Books Sandwiched In: Ravi Shankar - Correctional: A Memoir

Thu Dec 16 , 12 – 1 pm

Hosted by New Haven Free Public Library
Details Join us on Zoom using this link: https://us06web.zoom.us/webinar/register/8616330296709/WN_d4QH_khEQgq-fKcW2C-09w
This event will also stream live on our Facebook page.
For more information contact Rory Martorana at rmartorana@nhfpl.org or call 203 – 946-8130.


DR. RAVI SHANKAR is a Pushcart prize-winning poet, translator and professor who has published 15 books, including the Muse India award-winning translations Andal: The Autobiography of a Goddess and The Many Uses of Mint: New and Selected Poems 1997 – 2017. Along with Tina Chang and Nathalie Handal, he co-edited W.W. Norton’s Language for a New Century: Contemporary Poetry from the Middle East, Asia & Beyond, called a beautiful achievement for world literature” by Nobel Laureate Nadine Gordimer. He has taught and performed around the world and appeared in print, radio and TV in such venues as The New York Times, NPR, BBC and the PBS Newshour. He has won awards to the Corporation of Yaddo and the MacDowell Colony, fellowships from the Rhode Island and Connecticut Counsel on the Arts, founded one of the oldest electronic journals of the arts Drunken Boat, is Chairman of the Asia Pacific Writers & Translators (APWT) and recently finished his PhD from the University of Sydney.
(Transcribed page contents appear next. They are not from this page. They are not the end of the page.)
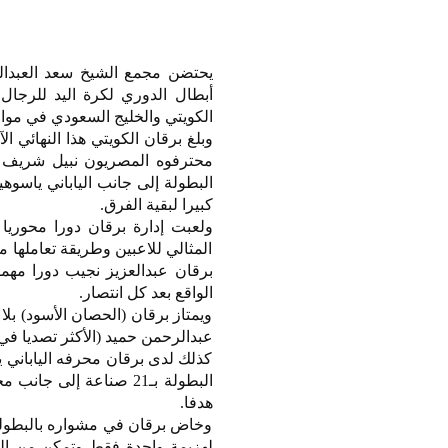
الكويتي والخليج السعودي في موا
وبلغ برقان الكويتي هذا النهائي 
محترفوه المصريون نبيل شريف 
البطولة إلى جانب الياباني ياس
كبيرا لبقية الفرق.
ولعبت إدارة برقان دورا محوريا 
المثالي للاعبين وطريقة تعاملها 
برقان عبدالعزيز نجيب دورا مهم
الواقع بعد كل انتصار.
ويمتاز برقان (الحصان الأسود) بلا
عبدالرحمن حميد (الأكثر تصديا في البطولة بـ55 تصديا) الذي استعان به برقان خ
كذلك لدى برقان محرفه الياباني ي
هدفا.
وخاض برقان في مشواره بالبطولة
لهزيمة واحدة فقط وتمكن من الف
His new memoir, Correctional, is published by the University of Wisconsin Press.

ABOUT THE BOOK:

A brave voyage of discovery, Correctional is a real odyssey, barely making it home after navigating treacherous cultural and psychological waters. Thanks to Shankar’s brilliant writing and admirable honesty, we relive his harrowing, but eventually inspiring, personal saga. And his deep insights into our justice system are alone worth the price of admission.”
—H. Bruce Franklin, author of Crash Course: From the Good War to the Forever War

The first time Ravi Shankar was arrested, he spoke out against racist policing on National Public Radio and successfully sued the city of New York. The second time, he was incarcerated when his promotion to full professor was finalized. During his ninety-day pretrial confinement at the Hartford Correctional Center — a level 4, high-security urban jail in Connecticut — he met men who shared harrowing and heart-felt stories. The experience taught him about the persistence of structural racism, the limitations of mass media, and the pervasive traumas of twenty-first-century daily life.

Shankar’s bold and complex self-portrait — and portrait of America — challenges us to rethink our complicity in the criminal justice system and mental health policies that perpetuate inequity and harm. Correctional dives into the inner workings of his mind and heart, framing his unexpected encounters with law and order through the lenses of race, class, privilege, and his bicultural upbringing as the first and only son of South Indian immigrants. Vignettes from his early life set the scene for his spectacular fall and subsequent struggle to come to terms with his own demons. Many of them, it turns out, are also our own.